Sem falar que as informações sobre o edital não tiveram divulgação na internet, como costuma ocorrer para ampliar o caráter competitivo da disputa pelo contrato. Para a CGU, isso beneficiou comércios localizados em Dourados e região, já que para colher tais informações seria necessário investir recursos para deslocamento até Dourados ou contratar uma pessoa para tal contato.

EXIGÊNCIAS INDEVIDAS

Ainda na análise do edital, os auditores identificaram exigências indevidas e até vistas grossas do pregoeiro para uma ‘desatenção’ da Marmiquente. 

O edital do certame exigia que “a licitante deverá comprovar que possui no seu quadro de funcionários, pelo menos um profissional nutricionista, devidamente registrado junto ao Conselho Regional de Nutricionistas da 3" Região, o qual será responsável pelos procedimentos operacionais padronizados adotados pela empresa licitante”. 

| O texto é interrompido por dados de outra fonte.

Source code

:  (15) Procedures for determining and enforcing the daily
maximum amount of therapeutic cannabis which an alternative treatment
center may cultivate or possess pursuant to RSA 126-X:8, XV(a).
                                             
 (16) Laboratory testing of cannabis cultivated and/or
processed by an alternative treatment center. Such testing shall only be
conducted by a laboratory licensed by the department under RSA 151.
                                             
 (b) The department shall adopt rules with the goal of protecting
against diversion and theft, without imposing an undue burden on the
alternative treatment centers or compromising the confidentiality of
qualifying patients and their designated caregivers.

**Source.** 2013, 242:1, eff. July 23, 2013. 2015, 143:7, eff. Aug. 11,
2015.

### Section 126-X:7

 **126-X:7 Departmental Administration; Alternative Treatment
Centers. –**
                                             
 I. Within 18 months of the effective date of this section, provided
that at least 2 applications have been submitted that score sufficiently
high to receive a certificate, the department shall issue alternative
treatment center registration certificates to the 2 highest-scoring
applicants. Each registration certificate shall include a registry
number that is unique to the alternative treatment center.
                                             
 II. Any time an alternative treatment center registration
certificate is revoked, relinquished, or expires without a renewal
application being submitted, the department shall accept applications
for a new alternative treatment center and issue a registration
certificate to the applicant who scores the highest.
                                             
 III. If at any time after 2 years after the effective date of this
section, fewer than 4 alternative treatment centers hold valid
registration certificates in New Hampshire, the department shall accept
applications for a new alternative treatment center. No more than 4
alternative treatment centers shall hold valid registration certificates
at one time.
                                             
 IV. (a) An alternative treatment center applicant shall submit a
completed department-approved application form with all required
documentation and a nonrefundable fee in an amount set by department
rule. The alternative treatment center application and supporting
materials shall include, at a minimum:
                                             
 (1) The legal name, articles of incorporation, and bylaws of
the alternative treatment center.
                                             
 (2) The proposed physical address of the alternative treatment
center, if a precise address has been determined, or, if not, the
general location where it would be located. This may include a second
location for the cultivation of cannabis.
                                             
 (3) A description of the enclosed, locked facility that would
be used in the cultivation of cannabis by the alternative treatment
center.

Para a CGU, mediante acórdãos do próprio Tribunal de Contas da União, tal exigência é ilegal, pois o profissional só deveria possuir inscrição no Conselho Regional de Nutrição da 3ª Região se a licitante fosse vencedora do certame licitatório e, em decorrência disso, assinasse o contrato de prestação de serviço. 

“A cláusula exigida obsta a participação de empresas de outros estados, que teriam que cumprir um item desnecessário, que traria custos financeiros adicionais para apenas apresentarem as suas propostas”, considerou.

E ainda para disputar o contrato, as empresas deveriam ter no corpo funcional um nutricionista com registro em carteira, o que para a CGU e TCU, seria um gasto desnecessário às concorrentes. 

“É possível permitir a comprovação do vínculo com a empresa também com a cópia do contrato de prestação de serviço ou outro documento com o mesmo valor probatório. Em consequência, tal exigência impõe um ônus desnecessário às empresas, à medida que as obriga a manter em seus quadros empregados ociosos e altamente qualificados somente para participarem de licitações”, aponta trecho do relatório.

Além disso, na fase habilitatória, suspeita-se de que tenha ocorrido um favorecimento à Marmiquente, já que o descumprimento de uma exigência do edital acabou passando ‘despercebida’ pelo pregoeiro. 

Na chamada exigia-se que as licitantes apresentassem Certidão de Registro junto ao Conselho Federal de Nutricionista, o que não foi feito pela marmitaria. 

“Embora, a empresa Marmiquente não tenha apresentado a Certidão de Registro junto ao Conselho Federal de Nutricionista, constatou-se que o Pregoeiro, Rodrigo Pereira Benites, não fez constar na  ata de Julgamento qualquer impropriedade na documentação de habilitação apresentada pela licitante”, acusa o relatório.